Friday, November 27, 2015

"Eurozone economy 'sizzles'"....hahahaha...That's what fat or wet things do when they're dropped into the frying-pan (or the fire).The action is elsewhere...The Italian government has permitted other healthy note banks to bail out 4 minor banks from foul hanging debt, and interestingly their taxpayers won't foot the bill. Believe it ? I wonder how many other fledging sparkasse banks elsewhere in the EU would dream of that alliance ? Things aren't so sound, as the author portrays otherwise....Since a couple of months Draghi has been mouthing QE, even more negative deposit rates. Thus I would expect a group of business people whose focus and whose businesses evaluate their performance upon short and early middle-term - purchasing managers - to come in with this informed predictions.  Predictions they are and generally the actuals cause them to be recast (sorry readjusted) down by a meaningful portion. Also PMI for Germany is largely meaningless: IFO does it better and normally somewhat blacker than PMI.  These PMI numbers have been contrived better by Draghi's remarks. One can't help wondering if his oratory had been so good as to have pumped them even higher if his move to QE+ would have been questioned.
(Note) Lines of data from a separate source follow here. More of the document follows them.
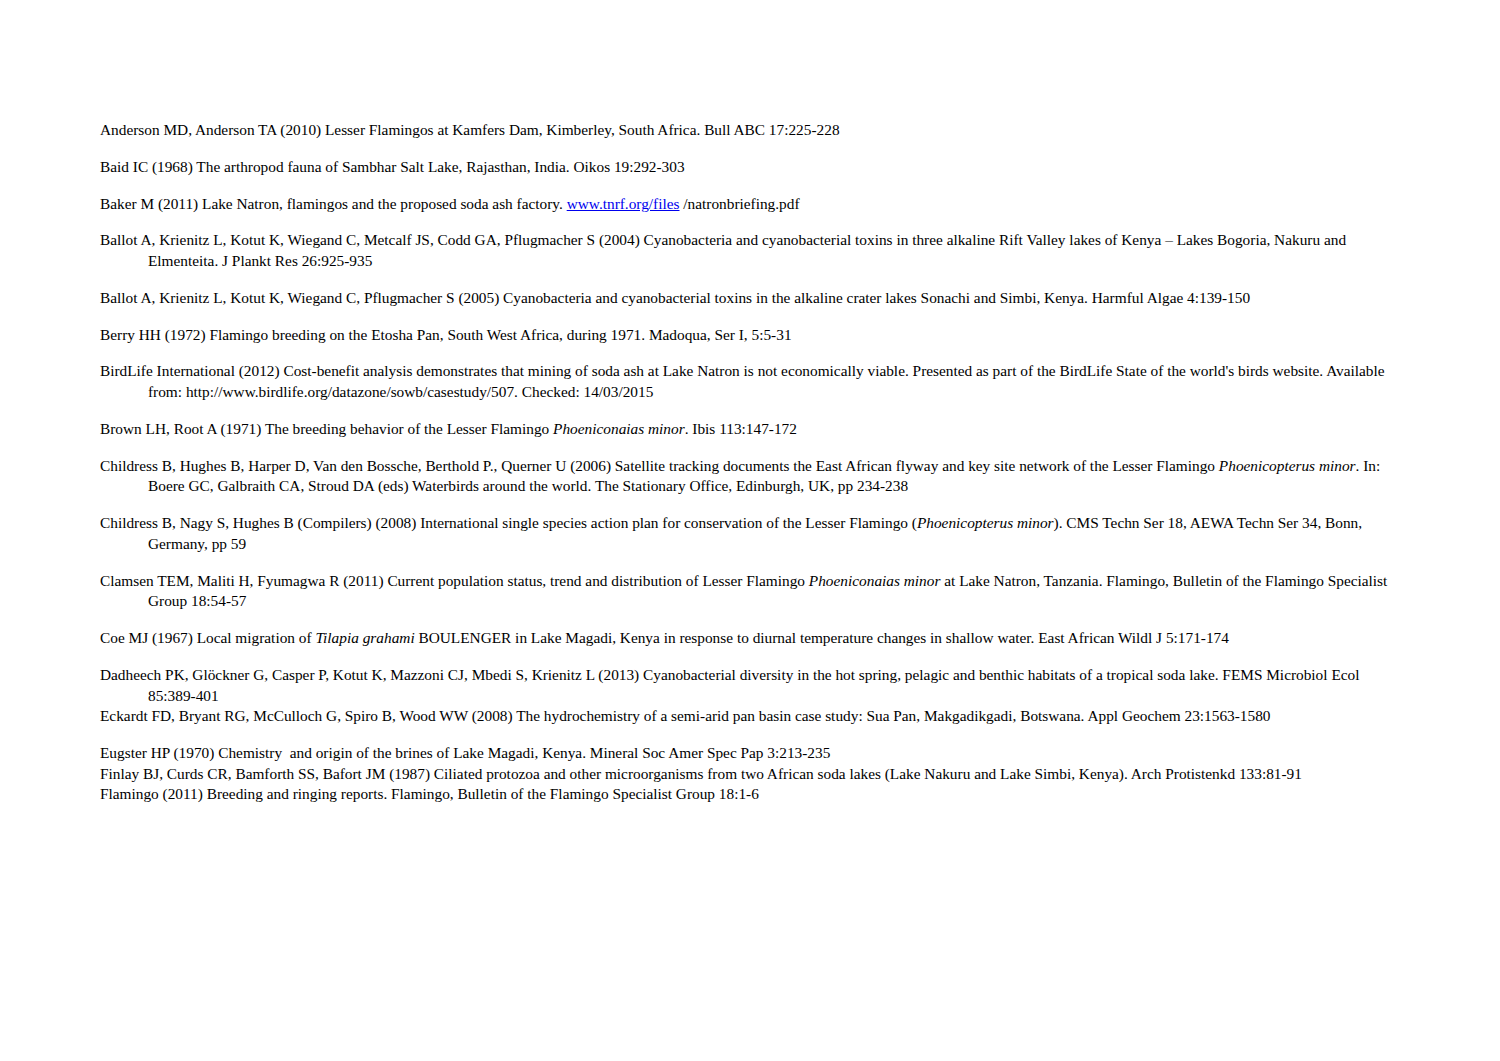Anderson MD, Anderson TA (2010) Lesser Flamingos at Kamfers Dam, Kimberley, South Africa. Bull ABC 17:225-228
Baid IC (1968) The arthropod fauna of Sambhar Salt Lake, Rajasthan, India. Oikos 19:292-303
Baker M (2011) Lake Natron, flamingos and the proposed soda ash factory. www.tnrf.org/files /natronbriefing.pdf
Ballot A, Krienitz L, Kotut K, Wiegand C, Metcalf JS, Codd GA, Pflugmacher S (2004) Cyanobacteria and cyanobacterial toxins in three alkaline Rift Valley lakes of Kenya – Lakes Bogoria, Nakuru and Elmenteita. J Plankt Res 26:925-935
Ballot A, Krienitz L, Kotut K, Wiegand C, Pflugmacher S (2005) Cyanobacteria and cyanobacterial toxins in the alkaline crater lakes Sonachi and Simbi, Kenya. Harmful Algae 4:139-150
Berry HH (1972) Flamingo breeding on the Etosha Pan, South West Africa, during 1971. Madoqua, Ser I, 5:5-31
BirdLife International (2012) Cost-benefit analysis demonstrates that mining of soda ash at Lake Natron is not economically viable. Presented as part of the BirdLife State of the world's birds website. Available from: http://www.birdlife.org/datazone/sowb/casestudy/507. Checked: 14/03/2015
Brown LH, Root A (1971) The breeding behavior of the Lesser Flamingo Phoeniconaias minor. Ibis 113:147-172
Childress B, Hughes B, Harper D, Van den Bossche, Berthold P., Querner U (2006) Satellite tracking documents the East African flyway and key site network of the Lesser Flamingo Phoenicopterus minor. In: Boere GC, Galbraith CA, Stroud DA (eds) Waterbirds around the world. The Stationary Office, Edinburgh, UK, pp 234-238
Childress B, Nagy S, Hughes B (Compilers) (2008) International single species action plan for conservation of the Lesser Flamingo (Phoenicopterus minor). CMS Techn Ser 18, AEWA Techn Ser 34, Bonn, Germany, pp 59
Clamsen TEM, Maliti H, Fyumagwa R (2011) Current population status, trend and distribution of Lesser Flamingo Phoeniconaias minor at Lake Natron, Tanzania. Flamingo, Bulletin of the Flamingo Specialist Group 18:54-57
Coe MJ (1967) Local migration of Tilapia grahami BOULENGER in Lake Magadi, Kenya in response to diurnal temperature changes in shallow water. East African Wildl J 5:171-174
Dadheech PK, Glöckner G, Casper P, Kotut K, Mazzoni CJ, Mbedi S, Krienitz L (2013) Cyanobacterial diversity in the hot spring, pelagic and benthic habitats of a tropical soda lake. FEMS Microbiol Ecol 85:389-401
Eckardt FD, Bryant RG, McCulloch G, Spiro B, Wood WW (2008) The hydrochemistry of a semi-arid pan basin case study: Sua Pan, Makgadikgadi, Botswana. Appl Geochem 23:1563-1580
Eugster HP (1970) Chemistry and origin of the brines of Lake Magadi, Kenya. Mineral Soc Amer Spec Pap 3:213-235
Finlay BJ, Curds CR, Bamforth SS, Bafort JM (1987) Ciliated protozoa and other microorganisms from two African soda lakes (Lake Nakuru and Lake Simbi, Kenya). Arch Protistenkd 133:81-91
Flamingo (2011) Breeding and ringing reports. Flamingo, Bulletin of the Flamingo Specialist Group 18:1-6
Maybe Draghi wants QE+ questioned...Central bank watchers believe that Mario Draghi, the ECB president, could unveil both interest rate cuts and an expansion of an existing eurozone quantitative easing programme next week.  “With recent comments highlighting how the central bank remains disappointed with the strength of the upturn at this stage of the recovery, November’s slightly improved PMI reading will no doubt do little to dissuade policymakers that more needs to be done,” said Mr Williamson. The Markit survey showed signs of "ongoing deflationary pressures", linked to a fall in commodity prices. The French economy could stand to benefit from looser ECB policy after the November PMI showed that business activity rose at the slowest pace in three months.